▶ _EXERCISE PROMPT_
Retype every line of the material below, word for word, leaving out the pictures.

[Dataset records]
=======

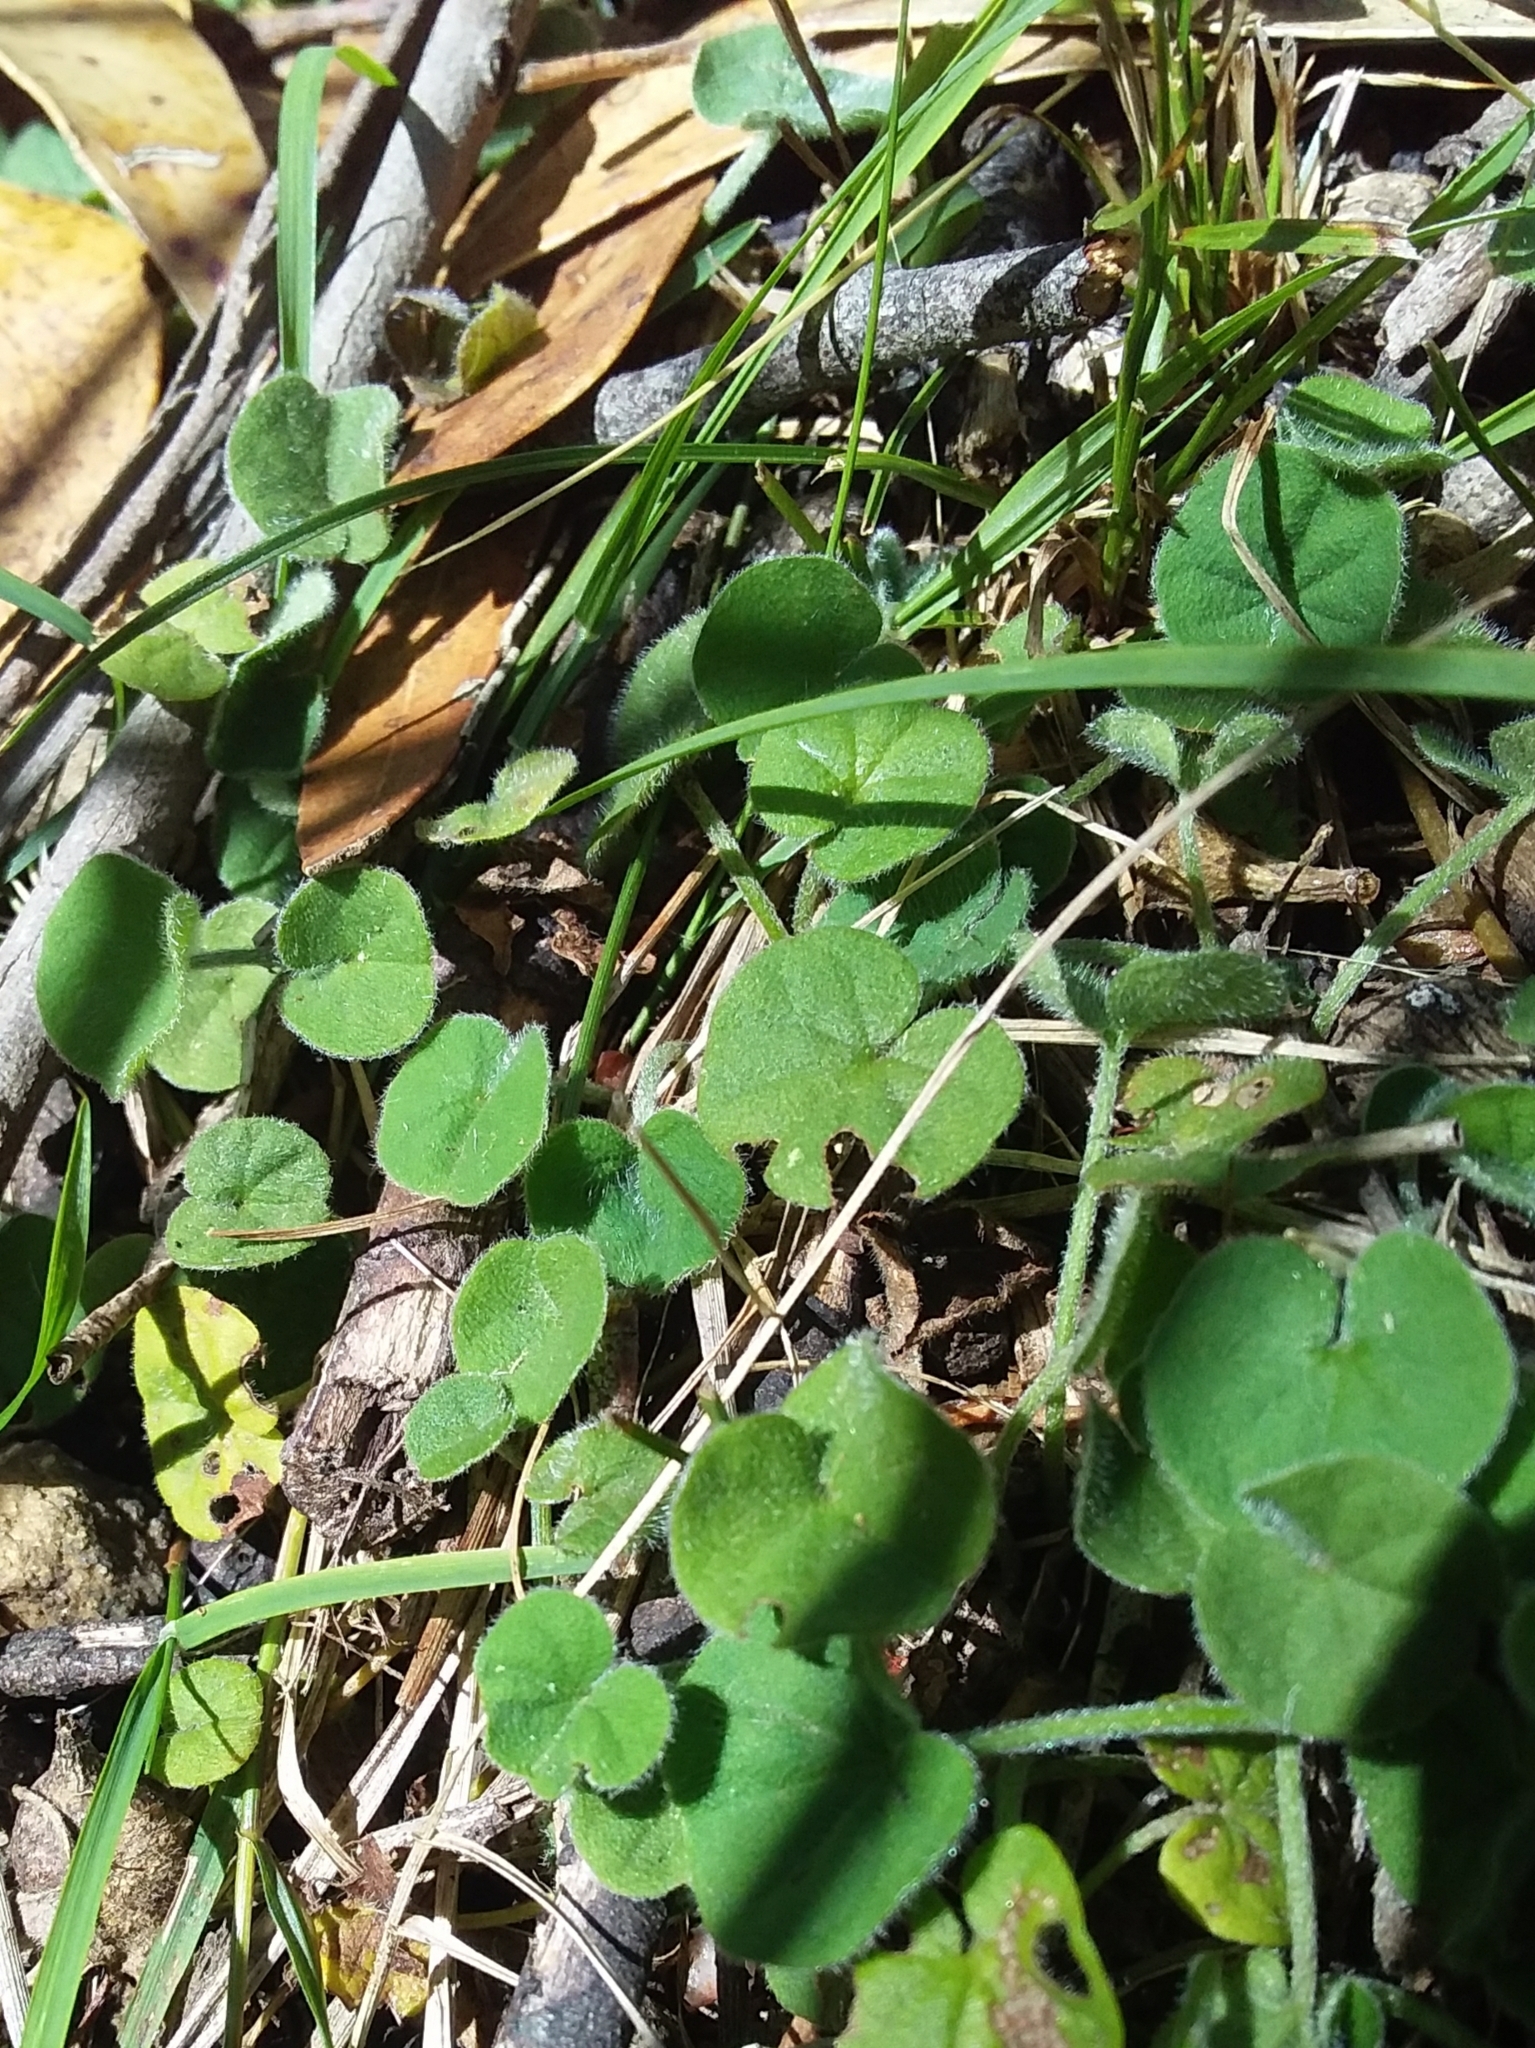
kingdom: Plantae
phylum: Tracheophyta
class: Magnoliopsida
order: Solanales
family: Convolvulaceae
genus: Dichondra
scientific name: Dichondra repens
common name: Kidneyweed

=======

▶ _TASK SOLUTION_
kingdom: Plantae
phylum: Tracheophyta
class: Magnoliopsida
order: Solanales
family: Convolvulaceae
genus: Dichondra
scientific name: Dichondra repens
common name: Kidneyweed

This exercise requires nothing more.